Testo di riferimento:
########

In questo panorama quanto influisce il pregiudizio sul corpo grasso, la grassofobia?
Il problema è molteplice ed è diffuso anche a livello medico professionale. C’è poca empatia e conoscenza da questo punto di vista, anzi. Lo stigma sulla persona grassa come sfaticata, senza volontà, che non si cura della sua salute, è molto diffuso. E sono pregiudizi fortemente radicati anche in professionisti che si occupano di salute, e quindi per forza anche di salute mentale, che pure quando vedono la persona grassa rispondono: “Eh ma mangia di meno”. È terribile. Troppi colleghi – e purtroppo anche non colleghi che danno consigli illegalmente – guardano al raggiungimento del cosiddetto peso ideale come finalità del percorso alimentare e in virtù di questo, alla persona grassa viene automaticamente instillata l’idea che debba perdere peso.
Serve una decostruzione importante e sincera, anche perché se tu vieni da me per dimagrire e io ti devo dire che no, tu non devi dimagrire, di fatto sto perdendo lavoro e può non essere conveniente nel mondo di oggi; ma bisogna farlo. La grassofobia è un problema, lo stigma del grasso crea problemi a livello comportamentale ed etichetta le persone. Se ti dicono da quando sei piccola che sei pigra e che non hai cura di te, poi un po’ ci credi. Serve un lavoro di sensibilizzazione ed educazione molto grande.

Nel guardare al mondo per etichette, cosa ci perdiamo?
Tutto. Le persone naturalmente hanno forme differenti, la popolazione mediamente però non conosce che la genetica è diversa: ci sono persone geneticamente magre che non hanno possibilità di accumulare grasso, ci sono le persone che geneticamente ne accumulano di più e poi ci sono tutte le fasce di mezzo. Se tu hai una certa forma non arriverai mai ad averne un’altra, è impossibile: è genetica.
In conclusione, come possiamo creare una cultura del benessere che non si basi sull’estetica standardizzata come ideale unico?

########

Compito da svolgere: Estrai dal testo sulla grassofobia il passo che comincia con "Nel guardare al" e termina con "come ideale unico?", riportandolo parola per parola. Le righe raccolte più avanti sono materiale a sé, separato dal testo sulla grassofobia.

########

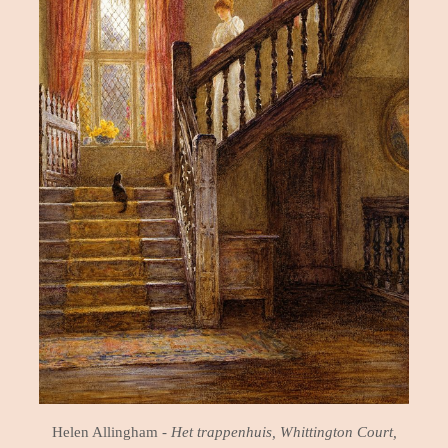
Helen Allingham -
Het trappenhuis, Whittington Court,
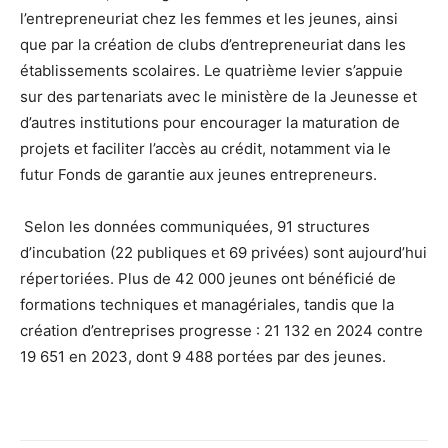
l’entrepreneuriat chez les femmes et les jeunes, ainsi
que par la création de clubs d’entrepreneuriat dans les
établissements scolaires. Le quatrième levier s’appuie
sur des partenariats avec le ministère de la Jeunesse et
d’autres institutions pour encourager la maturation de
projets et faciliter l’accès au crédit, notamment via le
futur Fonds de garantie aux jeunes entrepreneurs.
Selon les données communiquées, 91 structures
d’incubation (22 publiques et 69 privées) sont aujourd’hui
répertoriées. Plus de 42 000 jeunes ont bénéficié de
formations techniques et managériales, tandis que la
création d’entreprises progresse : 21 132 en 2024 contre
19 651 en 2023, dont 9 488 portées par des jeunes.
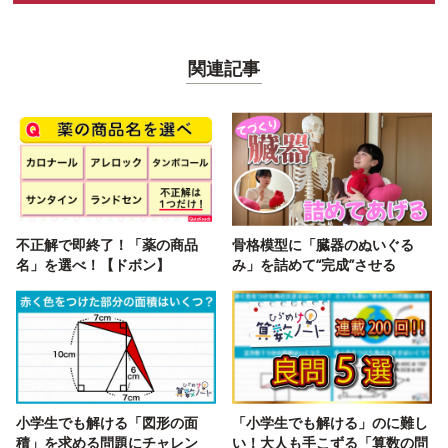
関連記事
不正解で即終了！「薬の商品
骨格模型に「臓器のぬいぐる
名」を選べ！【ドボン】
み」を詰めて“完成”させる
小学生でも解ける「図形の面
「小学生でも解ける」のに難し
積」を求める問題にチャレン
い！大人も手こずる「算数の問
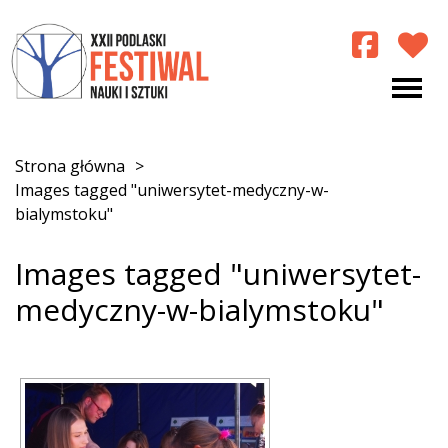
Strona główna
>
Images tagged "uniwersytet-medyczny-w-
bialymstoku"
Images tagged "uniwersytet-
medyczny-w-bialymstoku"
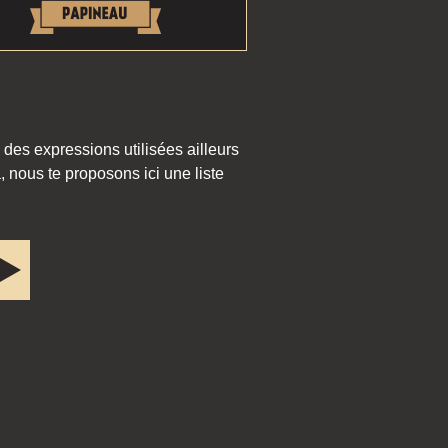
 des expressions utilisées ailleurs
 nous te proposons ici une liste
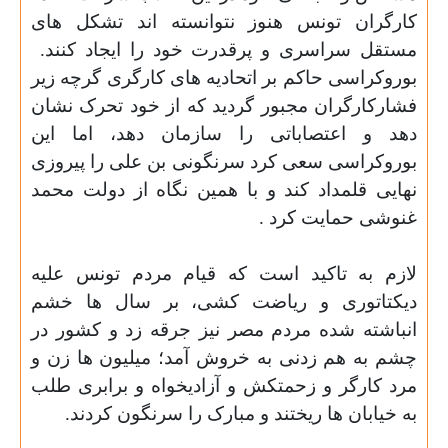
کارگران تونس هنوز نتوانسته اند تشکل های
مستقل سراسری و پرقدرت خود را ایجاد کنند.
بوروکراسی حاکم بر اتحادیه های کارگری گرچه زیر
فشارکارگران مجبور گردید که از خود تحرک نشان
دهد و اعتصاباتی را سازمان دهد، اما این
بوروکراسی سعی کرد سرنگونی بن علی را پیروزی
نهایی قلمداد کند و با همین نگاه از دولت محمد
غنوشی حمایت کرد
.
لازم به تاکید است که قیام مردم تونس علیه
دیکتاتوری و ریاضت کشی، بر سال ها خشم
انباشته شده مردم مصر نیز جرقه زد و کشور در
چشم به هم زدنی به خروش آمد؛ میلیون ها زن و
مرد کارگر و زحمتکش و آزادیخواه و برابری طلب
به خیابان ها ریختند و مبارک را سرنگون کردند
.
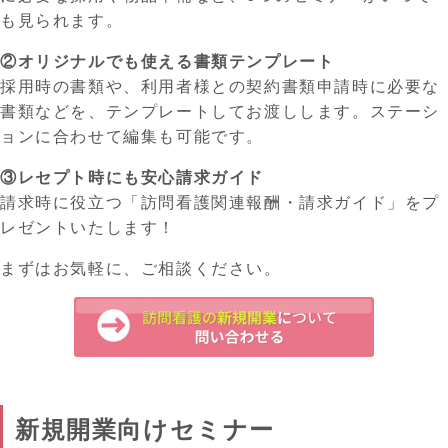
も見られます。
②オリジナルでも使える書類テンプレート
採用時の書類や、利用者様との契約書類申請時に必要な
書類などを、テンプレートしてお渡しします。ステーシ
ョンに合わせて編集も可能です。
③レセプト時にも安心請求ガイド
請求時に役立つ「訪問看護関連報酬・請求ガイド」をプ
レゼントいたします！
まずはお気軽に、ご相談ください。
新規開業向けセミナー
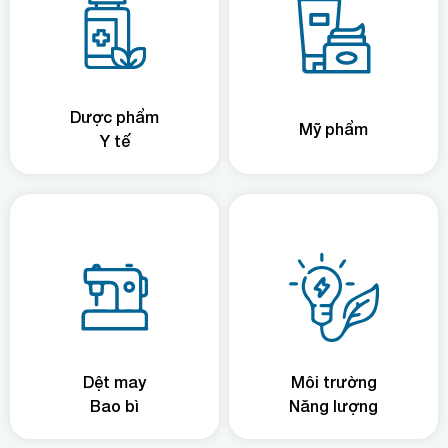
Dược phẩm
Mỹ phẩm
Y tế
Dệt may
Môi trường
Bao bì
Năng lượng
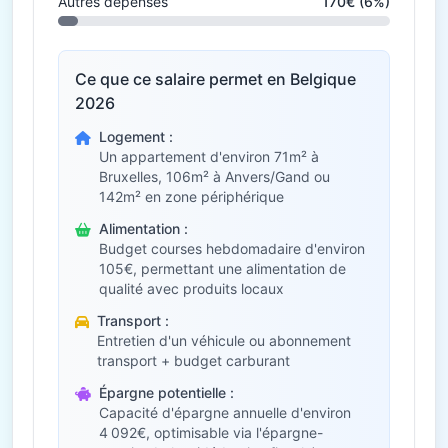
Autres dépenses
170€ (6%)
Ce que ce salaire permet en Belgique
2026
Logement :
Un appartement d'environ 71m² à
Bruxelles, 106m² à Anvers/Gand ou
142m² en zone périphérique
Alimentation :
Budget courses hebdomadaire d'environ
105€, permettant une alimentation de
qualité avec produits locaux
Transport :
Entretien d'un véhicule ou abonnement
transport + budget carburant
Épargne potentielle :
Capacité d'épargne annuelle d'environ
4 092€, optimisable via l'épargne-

########

Soluzione:
Nel guardare al mondo per etichette, cosa ci perdiamo?
Tutto. Le persone naturalmente hanno forme differenti, la popolazione mediamente però non conosce che la genetica è diversa: ci sono persone geneticamente magre che non hanno possibilità di accumulare grasso, ci sono le persone che geneticamente ne accumulano di più e poi ci sono tutte le fasce di mezzo. Se tu hai una certa forma non arriverai mai ad averne un’altra, è impossibile: è genetica.
In conclusione, come possiamo creare una cultura del benessere che non si basi sull’estetica standardizzata come ideale unico?